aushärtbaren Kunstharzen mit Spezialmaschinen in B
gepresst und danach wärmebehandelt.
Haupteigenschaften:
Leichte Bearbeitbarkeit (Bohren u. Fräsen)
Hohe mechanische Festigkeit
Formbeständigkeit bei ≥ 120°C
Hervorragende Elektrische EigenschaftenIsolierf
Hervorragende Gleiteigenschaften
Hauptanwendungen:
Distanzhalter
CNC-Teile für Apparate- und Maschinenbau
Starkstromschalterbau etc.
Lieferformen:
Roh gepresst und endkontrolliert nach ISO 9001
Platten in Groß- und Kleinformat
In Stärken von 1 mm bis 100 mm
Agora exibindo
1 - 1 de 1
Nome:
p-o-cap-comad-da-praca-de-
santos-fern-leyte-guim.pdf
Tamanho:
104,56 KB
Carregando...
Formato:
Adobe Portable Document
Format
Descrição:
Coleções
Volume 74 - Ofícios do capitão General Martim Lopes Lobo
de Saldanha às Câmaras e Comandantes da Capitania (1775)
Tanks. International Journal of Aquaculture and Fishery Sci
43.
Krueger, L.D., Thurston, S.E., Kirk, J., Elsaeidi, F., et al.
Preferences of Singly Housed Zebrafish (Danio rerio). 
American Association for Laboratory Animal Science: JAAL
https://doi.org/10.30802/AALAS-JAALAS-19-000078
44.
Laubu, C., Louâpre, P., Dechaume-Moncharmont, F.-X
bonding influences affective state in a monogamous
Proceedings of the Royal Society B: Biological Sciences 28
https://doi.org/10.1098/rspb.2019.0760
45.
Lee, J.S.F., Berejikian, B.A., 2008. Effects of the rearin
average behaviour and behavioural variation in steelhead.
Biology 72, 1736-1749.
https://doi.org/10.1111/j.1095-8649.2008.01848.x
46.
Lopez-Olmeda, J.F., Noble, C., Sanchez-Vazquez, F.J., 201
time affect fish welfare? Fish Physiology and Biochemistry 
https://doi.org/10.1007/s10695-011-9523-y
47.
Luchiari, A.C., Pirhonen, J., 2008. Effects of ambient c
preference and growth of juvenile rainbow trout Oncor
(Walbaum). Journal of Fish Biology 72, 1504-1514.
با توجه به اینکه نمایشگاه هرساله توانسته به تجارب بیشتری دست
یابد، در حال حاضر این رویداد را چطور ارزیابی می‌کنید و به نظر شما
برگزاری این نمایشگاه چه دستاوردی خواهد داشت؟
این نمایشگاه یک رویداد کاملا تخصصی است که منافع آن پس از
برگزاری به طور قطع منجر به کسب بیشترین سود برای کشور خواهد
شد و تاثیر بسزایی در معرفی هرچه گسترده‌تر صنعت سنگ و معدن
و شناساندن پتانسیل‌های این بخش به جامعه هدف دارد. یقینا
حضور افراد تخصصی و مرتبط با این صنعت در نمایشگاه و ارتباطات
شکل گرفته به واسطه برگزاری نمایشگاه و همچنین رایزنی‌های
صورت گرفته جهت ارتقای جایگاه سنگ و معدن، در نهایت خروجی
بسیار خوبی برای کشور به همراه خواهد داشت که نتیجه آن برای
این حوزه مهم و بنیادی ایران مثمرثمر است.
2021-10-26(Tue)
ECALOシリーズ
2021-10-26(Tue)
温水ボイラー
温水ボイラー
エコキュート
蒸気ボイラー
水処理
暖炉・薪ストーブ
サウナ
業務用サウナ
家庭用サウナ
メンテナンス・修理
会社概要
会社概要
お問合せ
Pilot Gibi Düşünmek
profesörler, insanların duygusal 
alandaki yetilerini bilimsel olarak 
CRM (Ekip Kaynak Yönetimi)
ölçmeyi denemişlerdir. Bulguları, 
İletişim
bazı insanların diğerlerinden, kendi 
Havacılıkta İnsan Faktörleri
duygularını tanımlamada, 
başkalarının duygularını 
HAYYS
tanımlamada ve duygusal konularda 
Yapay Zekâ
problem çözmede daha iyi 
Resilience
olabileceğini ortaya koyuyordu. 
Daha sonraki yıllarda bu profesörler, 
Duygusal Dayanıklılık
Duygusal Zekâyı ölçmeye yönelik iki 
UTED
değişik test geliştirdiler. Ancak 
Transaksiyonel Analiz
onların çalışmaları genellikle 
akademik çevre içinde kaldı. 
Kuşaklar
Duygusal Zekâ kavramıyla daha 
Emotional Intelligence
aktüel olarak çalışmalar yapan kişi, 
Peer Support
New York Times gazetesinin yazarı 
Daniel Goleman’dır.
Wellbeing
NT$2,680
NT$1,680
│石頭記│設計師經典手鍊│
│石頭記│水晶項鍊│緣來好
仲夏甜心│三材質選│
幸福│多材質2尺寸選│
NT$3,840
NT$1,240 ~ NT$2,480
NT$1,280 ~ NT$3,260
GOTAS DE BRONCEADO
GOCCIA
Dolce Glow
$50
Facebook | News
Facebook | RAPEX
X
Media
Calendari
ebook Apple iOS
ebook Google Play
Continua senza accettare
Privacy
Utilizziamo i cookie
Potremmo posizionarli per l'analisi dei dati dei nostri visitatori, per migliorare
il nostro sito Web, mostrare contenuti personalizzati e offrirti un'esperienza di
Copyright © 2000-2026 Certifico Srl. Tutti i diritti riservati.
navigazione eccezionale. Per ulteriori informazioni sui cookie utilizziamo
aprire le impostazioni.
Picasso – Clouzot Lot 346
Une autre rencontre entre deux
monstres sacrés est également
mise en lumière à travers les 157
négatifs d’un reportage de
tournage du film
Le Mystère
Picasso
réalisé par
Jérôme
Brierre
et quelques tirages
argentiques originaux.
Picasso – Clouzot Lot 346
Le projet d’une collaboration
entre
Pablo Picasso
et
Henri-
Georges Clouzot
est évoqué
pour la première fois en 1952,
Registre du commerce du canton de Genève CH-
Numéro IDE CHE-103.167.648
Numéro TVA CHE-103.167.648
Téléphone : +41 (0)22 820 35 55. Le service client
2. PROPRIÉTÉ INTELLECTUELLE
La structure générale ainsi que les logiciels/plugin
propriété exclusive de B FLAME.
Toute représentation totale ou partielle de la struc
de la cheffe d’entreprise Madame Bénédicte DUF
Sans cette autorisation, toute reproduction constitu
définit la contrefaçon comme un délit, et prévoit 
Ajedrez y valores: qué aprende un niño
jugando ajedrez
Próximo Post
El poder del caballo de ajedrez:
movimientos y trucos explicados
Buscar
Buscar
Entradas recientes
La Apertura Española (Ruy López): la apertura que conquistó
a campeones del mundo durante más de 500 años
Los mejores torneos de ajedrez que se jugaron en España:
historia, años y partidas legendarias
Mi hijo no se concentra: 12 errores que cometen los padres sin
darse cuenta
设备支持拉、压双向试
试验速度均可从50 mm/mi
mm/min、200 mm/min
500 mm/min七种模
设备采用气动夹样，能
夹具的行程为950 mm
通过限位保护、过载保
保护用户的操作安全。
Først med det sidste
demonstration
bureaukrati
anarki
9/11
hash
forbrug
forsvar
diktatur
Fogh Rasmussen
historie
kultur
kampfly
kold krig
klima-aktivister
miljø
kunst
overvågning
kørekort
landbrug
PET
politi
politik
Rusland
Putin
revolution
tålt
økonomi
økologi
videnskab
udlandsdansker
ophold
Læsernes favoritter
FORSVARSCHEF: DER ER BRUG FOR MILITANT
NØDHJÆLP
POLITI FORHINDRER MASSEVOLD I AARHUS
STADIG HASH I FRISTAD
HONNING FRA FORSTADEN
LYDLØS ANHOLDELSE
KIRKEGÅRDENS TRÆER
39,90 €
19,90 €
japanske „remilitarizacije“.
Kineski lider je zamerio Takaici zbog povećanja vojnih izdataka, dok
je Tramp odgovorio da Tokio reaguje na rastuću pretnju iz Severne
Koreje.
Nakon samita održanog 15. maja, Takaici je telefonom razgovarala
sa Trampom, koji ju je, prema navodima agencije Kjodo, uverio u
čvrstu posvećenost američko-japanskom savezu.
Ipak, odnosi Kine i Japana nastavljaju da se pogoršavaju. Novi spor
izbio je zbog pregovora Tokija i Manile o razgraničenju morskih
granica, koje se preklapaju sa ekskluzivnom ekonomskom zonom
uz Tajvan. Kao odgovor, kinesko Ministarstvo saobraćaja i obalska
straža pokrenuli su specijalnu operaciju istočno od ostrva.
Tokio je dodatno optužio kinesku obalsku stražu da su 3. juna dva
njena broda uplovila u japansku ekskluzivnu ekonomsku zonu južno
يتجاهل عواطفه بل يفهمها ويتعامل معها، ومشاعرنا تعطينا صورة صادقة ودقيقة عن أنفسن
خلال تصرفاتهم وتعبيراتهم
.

◆ ◆ ◆

- [PROBLEM REQUIREMENTS]: Look at the material above and copy, word for word, its lines from the first through the one containing "Hervorragende Gleiteigenschaften".

- [EXERCISE ANSWER]:
aushärtbaren Kunstharzen mit Spezialmaschinen in B
gepresst und danach wärmebehandelt.
Haupteigenschaften:
Leichte Bearbeitbarkeit (Bohren u. Fräsen)
Hohe mechanische Festigkeit
Formbeständigkeit bei ≥ 120°C
Hervorragende Elektrische EigenschaftenIsolierf
Hervorragende Gleiteigenschaften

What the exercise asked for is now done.